**Assignment:** Among the lines below, tally those that contain "color" and respond with the total only.

**Web page edit records:**
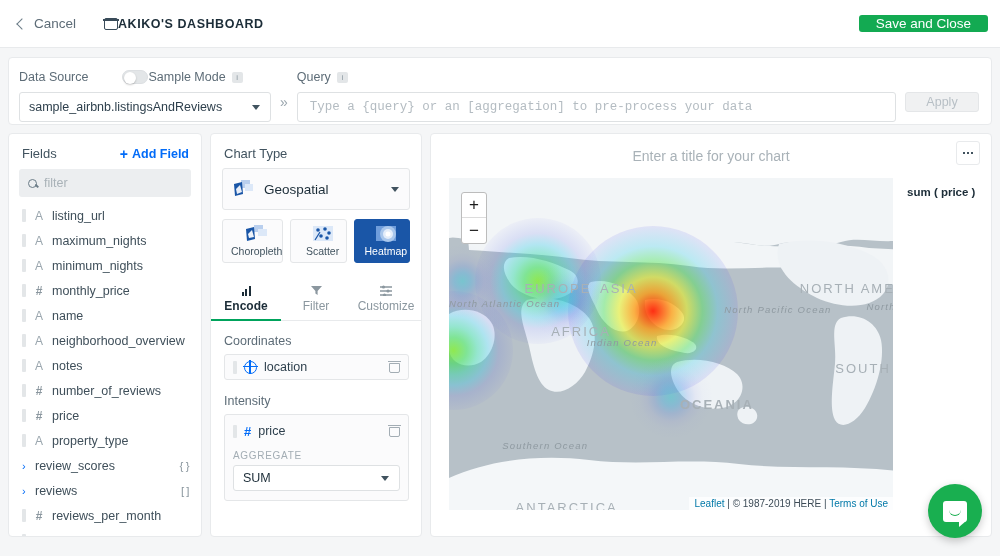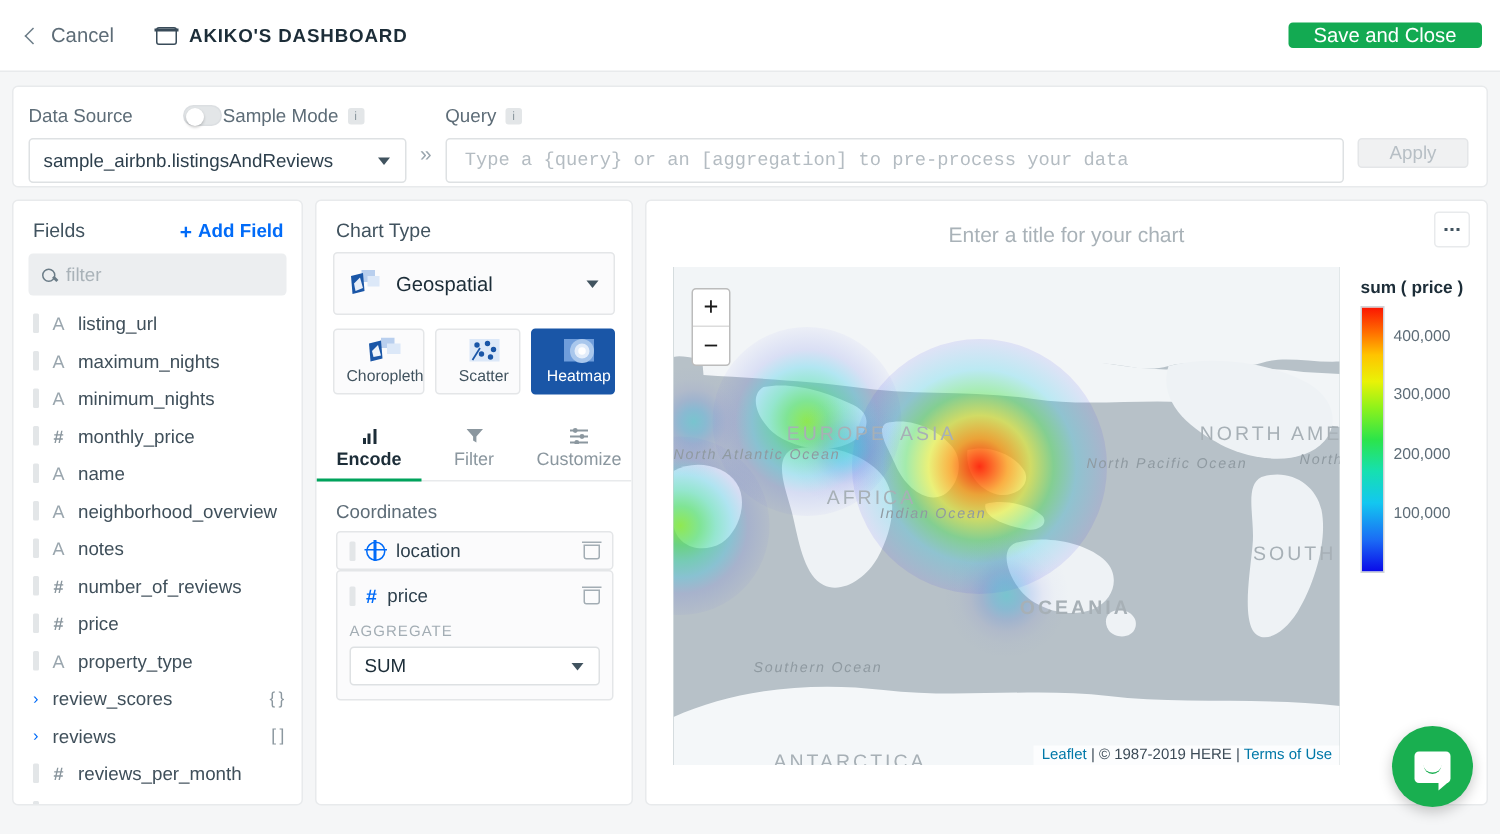--- a/index.html
+++ b/index.html
@@ -24,7 +24,7 @@
   .chev-left { display:inline-block; width:8px; height:8px;
     border-left:1.6px solid #6b7c87; border-bottom:1.6px solid #6b7c87;
     transform: rotate(45deg); margin-right:1px; }
-  .dash-title { display:flex; align-items:center; gap:8px; margin-left:24px;text-align:center; }
+  .dash-title { display:flex; align-items:center; margin-left:24px;text-align:center; }
   .dash-icon { width:14px; height:12px; border:1.6px solid #394b59; border-radius:2px; position:relative; }
   .dash-icon:before { content:""; position:absolute; left:-1.6px; right:-1.6px; top:0px; height:2.4px; background:#394b59; }
   .dash-name { font-size:12.5px; font-weight:bold; letter-spacing:0.55px; color:#1c2d38; }

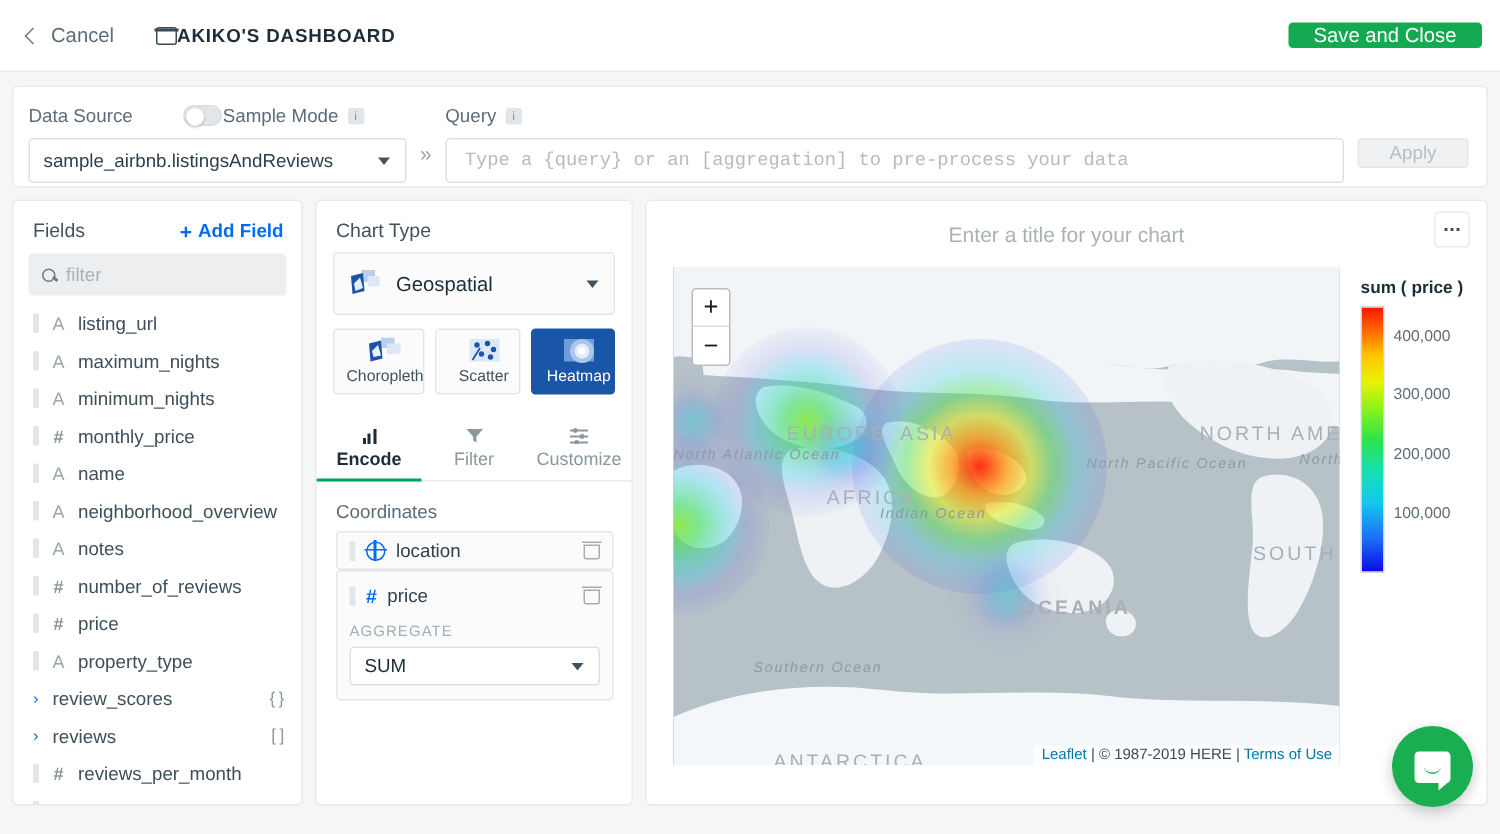--- a/index.html
+++ b/index.html
@@ -510,15 +510,6 @@
 
         <div class="legend">
           <div class="legend-title">sum ( price )</div>
-          <div class="legend-scale">
-            <div class="legend-bar"></div>
-            <div class="legend-ticks" id="legend-ticks">
-                <span style="top: 11.1111%;">400,000</span>
-                <span style="top: 33.3333%;">300,000</span>
-                <span style="top: 55.5556%;">200,000</span>
-                <span style="top: 77.7778%;">100,000</span>
-              </div>
-          </div>
         </div>
       </div>
     </div>

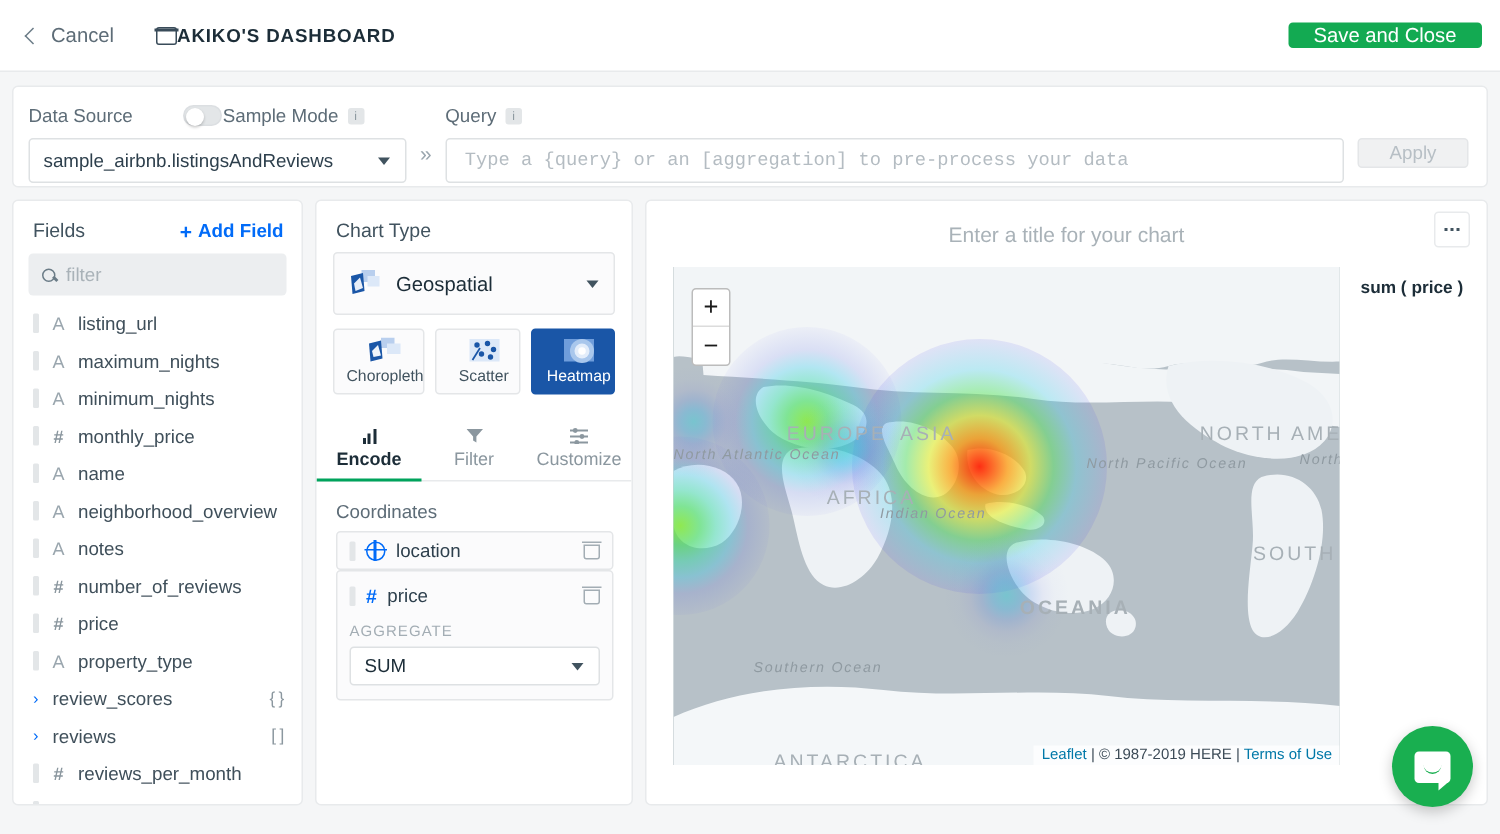--- a/index.html
+++ b/index.html
@@ -420,6 +420,7 @@
           <span class="trash"></span>
         </div>
 
+        <div class="enc-label" style="margin-top:14px">Intensity</div>
         <div class="intensity-box">
           <div class="pill">
             <span class="drag-bar"></span>

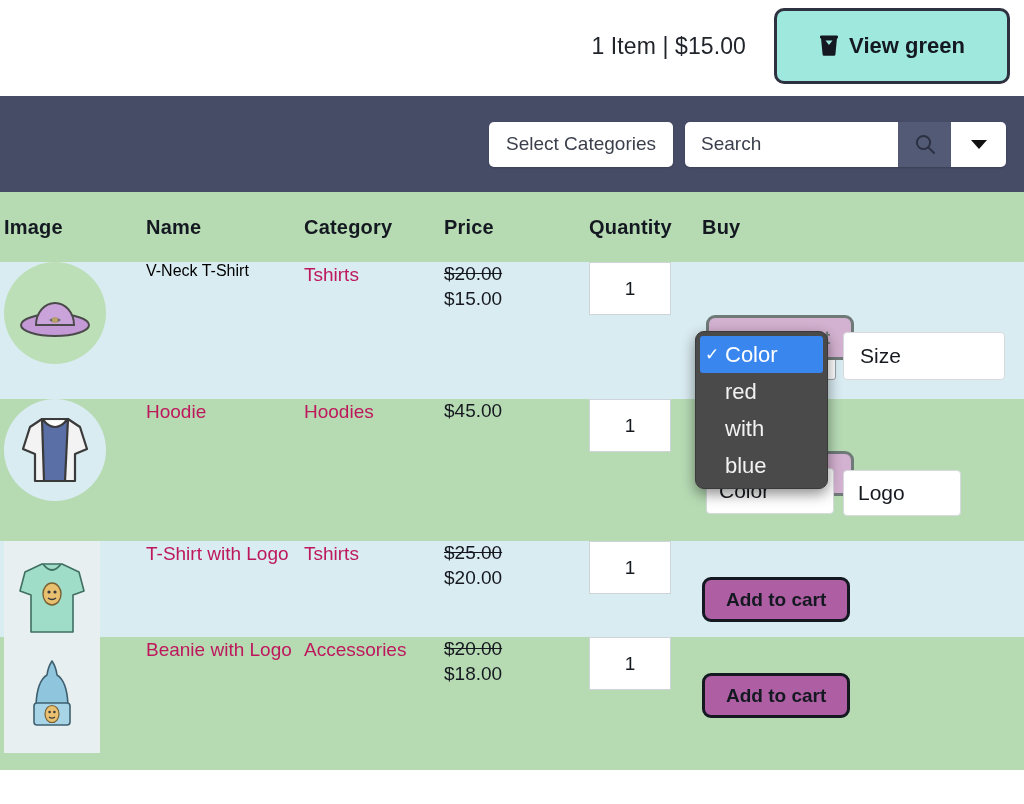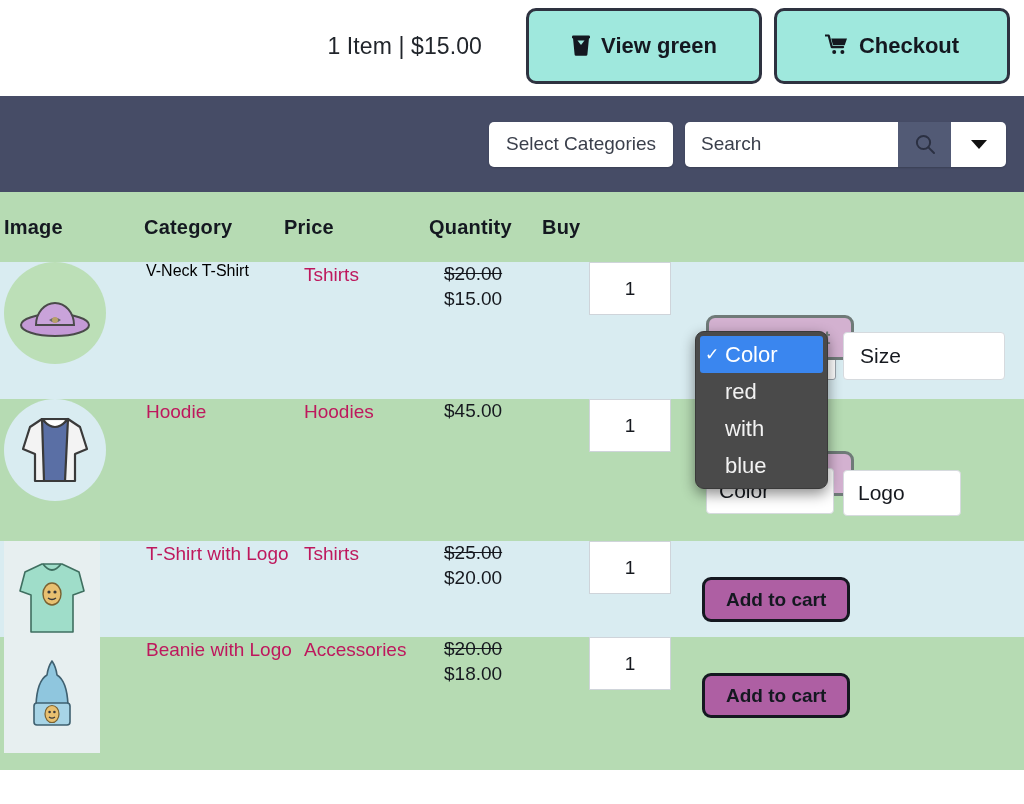--- a/index.html
+++ b/index.html
@@ -22,7 +22,7 @@
   }
   .cart-summary {
     font-size:23px; color:#21252b; letter-spacing:.1px;
-    margin-right:32px; white-space:nowrap;
+    margin-right:16px; white-space:nowrap;
   }
   .cart-btn {
     height:76px; min-width:236px;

**Answer for the task:** 2